The social spending and climate package is still being negotiated and its fate is dependent on Manchin's support.

WASHINGTON — Sen. Joe Manchin, D-W.Va., is not backing down from his concerns about rising inflation, which is one of his main roadblocks in supporting President Joe Biden's social spending and climate package.

"By all accounts, the threat posed by record inflation to the American people is not 'transitory' and is instead getting worse," he said in a tweet, following the release of the latest Consumer Price Index for October, which recorded a 6.2 percent increase, year over year, according to data Wednesday from the Bureau of Labor Statistics.

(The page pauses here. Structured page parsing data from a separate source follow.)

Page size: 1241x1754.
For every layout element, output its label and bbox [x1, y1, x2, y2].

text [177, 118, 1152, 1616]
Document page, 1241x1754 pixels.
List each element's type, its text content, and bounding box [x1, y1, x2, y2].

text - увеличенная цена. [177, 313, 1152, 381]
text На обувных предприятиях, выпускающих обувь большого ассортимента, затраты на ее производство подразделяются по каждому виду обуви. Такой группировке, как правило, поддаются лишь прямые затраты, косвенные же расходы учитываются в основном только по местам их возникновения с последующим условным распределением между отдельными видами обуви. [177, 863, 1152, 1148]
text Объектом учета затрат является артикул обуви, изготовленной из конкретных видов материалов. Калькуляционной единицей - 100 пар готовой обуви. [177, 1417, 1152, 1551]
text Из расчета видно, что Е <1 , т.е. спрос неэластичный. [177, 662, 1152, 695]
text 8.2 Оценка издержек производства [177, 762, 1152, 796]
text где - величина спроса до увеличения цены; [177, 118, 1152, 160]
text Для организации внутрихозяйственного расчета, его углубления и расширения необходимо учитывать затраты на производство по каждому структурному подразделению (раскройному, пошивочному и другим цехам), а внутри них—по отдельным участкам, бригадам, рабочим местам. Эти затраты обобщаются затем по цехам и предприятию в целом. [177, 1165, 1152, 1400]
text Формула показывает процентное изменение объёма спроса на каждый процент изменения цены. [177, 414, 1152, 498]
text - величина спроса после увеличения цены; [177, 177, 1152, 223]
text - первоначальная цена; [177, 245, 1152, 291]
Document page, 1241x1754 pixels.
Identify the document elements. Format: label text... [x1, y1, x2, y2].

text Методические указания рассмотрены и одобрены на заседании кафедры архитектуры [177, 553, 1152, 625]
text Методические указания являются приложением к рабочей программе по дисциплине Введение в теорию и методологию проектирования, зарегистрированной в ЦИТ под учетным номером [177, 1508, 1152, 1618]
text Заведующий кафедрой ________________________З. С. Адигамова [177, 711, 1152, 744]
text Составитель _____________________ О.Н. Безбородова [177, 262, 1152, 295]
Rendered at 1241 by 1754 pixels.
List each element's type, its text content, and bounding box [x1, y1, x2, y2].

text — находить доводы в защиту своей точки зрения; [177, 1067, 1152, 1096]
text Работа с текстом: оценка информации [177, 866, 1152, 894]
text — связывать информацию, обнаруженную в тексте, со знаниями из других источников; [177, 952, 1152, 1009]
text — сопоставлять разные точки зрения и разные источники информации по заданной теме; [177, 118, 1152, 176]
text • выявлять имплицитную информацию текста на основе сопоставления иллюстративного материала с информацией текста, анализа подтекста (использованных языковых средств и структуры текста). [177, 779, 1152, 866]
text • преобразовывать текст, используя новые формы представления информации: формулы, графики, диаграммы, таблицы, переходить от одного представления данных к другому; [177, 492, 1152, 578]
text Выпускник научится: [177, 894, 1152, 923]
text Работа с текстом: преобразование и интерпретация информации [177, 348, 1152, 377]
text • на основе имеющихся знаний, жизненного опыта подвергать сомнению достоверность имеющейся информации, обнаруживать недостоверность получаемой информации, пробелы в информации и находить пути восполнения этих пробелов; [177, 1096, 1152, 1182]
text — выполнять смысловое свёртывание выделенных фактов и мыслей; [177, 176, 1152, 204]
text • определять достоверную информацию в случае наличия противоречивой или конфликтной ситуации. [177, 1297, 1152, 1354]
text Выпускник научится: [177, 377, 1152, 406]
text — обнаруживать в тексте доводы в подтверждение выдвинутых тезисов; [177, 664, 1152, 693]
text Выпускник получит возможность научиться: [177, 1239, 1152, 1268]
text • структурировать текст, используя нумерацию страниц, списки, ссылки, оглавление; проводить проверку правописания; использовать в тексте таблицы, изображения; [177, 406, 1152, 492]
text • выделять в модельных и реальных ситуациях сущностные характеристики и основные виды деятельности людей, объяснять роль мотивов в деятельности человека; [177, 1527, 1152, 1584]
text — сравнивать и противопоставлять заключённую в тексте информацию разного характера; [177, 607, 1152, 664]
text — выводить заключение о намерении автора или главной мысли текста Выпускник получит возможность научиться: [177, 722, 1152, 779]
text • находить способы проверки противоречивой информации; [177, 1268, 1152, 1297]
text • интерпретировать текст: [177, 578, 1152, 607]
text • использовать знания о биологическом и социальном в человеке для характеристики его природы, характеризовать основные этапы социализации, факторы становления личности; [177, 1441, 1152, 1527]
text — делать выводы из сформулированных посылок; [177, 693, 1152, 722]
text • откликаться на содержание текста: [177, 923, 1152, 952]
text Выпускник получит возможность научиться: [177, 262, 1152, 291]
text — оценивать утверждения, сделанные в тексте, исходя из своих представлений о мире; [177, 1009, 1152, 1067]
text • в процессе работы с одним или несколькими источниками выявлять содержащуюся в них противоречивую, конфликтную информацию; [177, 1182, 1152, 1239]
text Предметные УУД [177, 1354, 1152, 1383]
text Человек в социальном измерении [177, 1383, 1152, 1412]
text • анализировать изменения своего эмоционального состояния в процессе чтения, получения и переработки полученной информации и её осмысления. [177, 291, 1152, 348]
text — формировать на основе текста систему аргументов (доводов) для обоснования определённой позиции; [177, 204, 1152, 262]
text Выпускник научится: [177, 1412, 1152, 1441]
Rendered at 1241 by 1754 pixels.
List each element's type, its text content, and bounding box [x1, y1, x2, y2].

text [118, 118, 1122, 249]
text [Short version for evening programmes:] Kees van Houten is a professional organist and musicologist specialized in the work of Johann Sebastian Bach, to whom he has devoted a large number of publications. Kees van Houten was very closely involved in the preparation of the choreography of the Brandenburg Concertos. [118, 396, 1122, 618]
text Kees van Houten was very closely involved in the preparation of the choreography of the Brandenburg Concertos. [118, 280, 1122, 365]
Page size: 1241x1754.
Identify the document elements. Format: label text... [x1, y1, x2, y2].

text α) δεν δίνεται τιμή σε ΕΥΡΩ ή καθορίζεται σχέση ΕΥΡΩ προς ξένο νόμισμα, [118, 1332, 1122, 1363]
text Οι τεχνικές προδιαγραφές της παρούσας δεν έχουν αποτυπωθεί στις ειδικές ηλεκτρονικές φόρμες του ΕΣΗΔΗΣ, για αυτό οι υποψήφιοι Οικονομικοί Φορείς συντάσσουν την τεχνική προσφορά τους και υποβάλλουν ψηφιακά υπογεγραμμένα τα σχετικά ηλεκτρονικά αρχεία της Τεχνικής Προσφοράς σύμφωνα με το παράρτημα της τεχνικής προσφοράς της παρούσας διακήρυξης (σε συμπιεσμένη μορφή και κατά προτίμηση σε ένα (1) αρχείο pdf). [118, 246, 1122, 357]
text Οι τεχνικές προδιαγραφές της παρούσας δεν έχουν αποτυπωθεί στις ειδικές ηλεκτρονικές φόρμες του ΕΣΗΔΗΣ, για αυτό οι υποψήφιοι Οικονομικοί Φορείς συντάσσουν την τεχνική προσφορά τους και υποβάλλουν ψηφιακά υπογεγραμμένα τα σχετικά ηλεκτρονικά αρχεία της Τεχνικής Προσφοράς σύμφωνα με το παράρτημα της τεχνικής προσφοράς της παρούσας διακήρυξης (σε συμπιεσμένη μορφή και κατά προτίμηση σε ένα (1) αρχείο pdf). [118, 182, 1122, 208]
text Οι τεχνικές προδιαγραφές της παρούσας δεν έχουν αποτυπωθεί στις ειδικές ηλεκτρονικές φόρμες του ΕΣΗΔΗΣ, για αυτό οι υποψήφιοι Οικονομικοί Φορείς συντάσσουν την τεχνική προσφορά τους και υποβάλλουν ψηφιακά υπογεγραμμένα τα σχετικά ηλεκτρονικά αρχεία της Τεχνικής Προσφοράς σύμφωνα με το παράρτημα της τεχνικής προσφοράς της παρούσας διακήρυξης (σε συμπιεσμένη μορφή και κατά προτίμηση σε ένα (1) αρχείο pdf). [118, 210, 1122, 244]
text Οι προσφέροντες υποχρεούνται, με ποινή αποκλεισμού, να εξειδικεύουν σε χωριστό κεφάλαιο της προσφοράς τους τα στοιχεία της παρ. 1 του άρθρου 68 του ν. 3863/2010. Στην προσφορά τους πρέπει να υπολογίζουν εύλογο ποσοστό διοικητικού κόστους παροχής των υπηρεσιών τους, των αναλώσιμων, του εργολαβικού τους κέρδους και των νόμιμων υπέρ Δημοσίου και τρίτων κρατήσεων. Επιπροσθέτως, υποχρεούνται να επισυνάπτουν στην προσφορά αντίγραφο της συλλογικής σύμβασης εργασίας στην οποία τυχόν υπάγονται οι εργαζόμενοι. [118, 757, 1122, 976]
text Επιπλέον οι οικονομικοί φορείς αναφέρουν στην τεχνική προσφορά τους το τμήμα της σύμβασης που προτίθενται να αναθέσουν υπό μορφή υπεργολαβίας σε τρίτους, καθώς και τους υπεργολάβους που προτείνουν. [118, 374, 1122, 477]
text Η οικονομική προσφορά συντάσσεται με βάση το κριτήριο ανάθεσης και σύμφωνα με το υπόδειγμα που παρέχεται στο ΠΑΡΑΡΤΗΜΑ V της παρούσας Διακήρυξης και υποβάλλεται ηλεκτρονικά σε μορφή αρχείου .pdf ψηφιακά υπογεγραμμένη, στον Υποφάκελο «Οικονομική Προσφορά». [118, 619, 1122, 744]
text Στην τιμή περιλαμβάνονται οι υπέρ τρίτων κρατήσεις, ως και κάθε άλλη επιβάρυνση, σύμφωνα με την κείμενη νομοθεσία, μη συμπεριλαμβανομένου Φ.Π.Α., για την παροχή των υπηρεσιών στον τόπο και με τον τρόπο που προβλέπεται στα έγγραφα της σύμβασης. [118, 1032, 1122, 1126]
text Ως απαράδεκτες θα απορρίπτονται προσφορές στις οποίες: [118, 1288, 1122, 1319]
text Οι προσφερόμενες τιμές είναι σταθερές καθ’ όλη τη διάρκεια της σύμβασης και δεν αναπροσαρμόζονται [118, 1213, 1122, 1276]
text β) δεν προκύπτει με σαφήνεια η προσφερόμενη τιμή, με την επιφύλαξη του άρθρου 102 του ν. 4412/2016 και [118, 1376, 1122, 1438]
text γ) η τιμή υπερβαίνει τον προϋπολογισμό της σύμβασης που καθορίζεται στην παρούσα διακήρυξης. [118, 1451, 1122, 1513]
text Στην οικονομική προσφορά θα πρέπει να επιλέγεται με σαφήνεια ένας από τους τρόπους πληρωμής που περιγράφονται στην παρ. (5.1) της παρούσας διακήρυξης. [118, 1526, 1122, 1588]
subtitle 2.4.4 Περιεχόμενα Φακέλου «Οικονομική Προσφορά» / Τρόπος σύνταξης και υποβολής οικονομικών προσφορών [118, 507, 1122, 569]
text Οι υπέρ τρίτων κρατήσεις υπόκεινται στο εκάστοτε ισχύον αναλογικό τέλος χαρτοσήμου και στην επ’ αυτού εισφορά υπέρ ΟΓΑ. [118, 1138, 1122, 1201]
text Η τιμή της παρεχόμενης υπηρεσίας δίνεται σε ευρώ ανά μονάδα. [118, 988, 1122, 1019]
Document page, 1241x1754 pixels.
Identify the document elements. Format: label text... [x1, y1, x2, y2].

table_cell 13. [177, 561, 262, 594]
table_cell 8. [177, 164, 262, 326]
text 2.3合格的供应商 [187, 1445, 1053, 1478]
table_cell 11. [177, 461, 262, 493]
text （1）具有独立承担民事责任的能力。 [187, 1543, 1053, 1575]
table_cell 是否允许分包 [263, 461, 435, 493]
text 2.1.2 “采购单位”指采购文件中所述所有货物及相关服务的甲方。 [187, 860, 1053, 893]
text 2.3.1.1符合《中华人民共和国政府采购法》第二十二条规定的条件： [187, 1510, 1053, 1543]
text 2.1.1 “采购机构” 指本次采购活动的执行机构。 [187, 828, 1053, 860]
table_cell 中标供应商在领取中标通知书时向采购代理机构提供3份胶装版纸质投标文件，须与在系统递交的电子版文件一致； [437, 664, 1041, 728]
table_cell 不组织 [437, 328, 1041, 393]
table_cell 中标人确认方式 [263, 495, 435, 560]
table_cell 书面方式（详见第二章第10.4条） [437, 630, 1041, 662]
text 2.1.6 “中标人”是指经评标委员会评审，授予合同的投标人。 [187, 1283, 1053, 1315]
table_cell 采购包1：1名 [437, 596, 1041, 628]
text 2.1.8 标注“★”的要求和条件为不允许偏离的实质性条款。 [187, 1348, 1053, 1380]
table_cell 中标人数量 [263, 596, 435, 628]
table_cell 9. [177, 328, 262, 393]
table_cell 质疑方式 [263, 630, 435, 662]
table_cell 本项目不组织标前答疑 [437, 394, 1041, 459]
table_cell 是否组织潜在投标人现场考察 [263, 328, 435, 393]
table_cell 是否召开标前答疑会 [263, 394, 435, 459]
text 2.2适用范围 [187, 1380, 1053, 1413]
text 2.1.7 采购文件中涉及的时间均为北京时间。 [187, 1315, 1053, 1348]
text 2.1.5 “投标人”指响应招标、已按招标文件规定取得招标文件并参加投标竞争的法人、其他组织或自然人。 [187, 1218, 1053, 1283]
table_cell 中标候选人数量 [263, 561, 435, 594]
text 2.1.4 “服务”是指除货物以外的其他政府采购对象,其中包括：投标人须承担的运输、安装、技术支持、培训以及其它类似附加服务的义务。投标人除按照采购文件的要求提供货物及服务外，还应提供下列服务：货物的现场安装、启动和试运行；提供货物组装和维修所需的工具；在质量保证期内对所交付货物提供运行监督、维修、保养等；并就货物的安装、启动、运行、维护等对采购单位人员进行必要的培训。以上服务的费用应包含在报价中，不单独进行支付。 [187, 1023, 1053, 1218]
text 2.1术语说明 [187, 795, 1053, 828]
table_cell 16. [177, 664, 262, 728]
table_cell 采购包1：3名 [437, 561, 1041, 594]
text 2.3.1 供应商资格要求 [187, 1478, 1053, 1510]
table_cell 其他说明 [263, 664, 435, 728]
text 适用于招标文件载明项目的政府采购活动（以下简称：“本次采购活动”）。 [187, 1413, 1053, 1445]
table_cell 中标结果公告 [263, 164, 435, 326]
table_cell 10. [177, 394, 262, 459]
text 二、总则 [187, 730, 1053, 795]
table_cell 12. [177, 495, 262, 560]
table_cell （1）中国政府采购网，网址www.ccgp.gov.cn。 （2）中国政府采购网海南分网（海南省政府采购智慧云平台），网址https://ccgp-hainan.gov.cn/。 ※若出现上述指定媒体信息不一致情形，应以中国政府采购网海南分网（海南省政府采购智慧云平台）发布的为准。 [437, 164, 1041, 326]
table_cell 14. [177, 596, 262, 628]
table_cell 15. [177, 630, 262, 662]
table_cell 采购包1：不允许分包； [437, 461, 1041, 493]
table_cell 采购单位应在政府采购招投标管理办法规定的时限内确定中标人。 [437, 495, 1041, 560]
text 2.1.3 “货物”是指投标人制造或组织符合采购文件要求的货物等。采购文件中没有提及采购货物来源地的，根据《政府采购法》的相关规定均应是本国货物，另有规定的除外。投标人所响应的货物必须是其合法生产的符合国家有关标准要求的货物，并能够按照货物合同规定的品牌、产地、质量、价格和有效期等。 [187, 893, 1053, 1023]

"From the grocery store to the gas pump, Americans know the inflation tax is real and DC can no longer ignore the economic pain Americans feel every day," Manchin said.

He has said before he's concerned a multitrillion-dollar spending package would worsen inflation and that he can't vote for a bill in good conscience that would expand social programs and that would "irresponsibly" add trillions in national debt.

The October numbers show the largest increase in over 30 years and far outpaced economists’ expectations of a 5.9 percent spike. October's data represents a continuation of months of markedly faster rising prices, compared to levels the U.S. economy has seen in recent years.

The greatest month-to-month increases were seen in food, up 0.9 percent; energy, up 4.8 percent; and shelter rising 0.5 percent. Used cars and trucks reversed a late summer decline and rose 2.5 percent, and new vehicles notched up a 1.4 percent increase.

The social spending bill cleared a procedural vote Friday in the House, after the infrastructure bill passed, with House Democrats voting unanimously to proceed to debate the measure after the Congressional Budget Office issues its cost analysis.

If the bill passes the House, it still needs to clear the Senate, where Manchin has objected to some of the provisions, particularly four weeks of paid family and medical leave.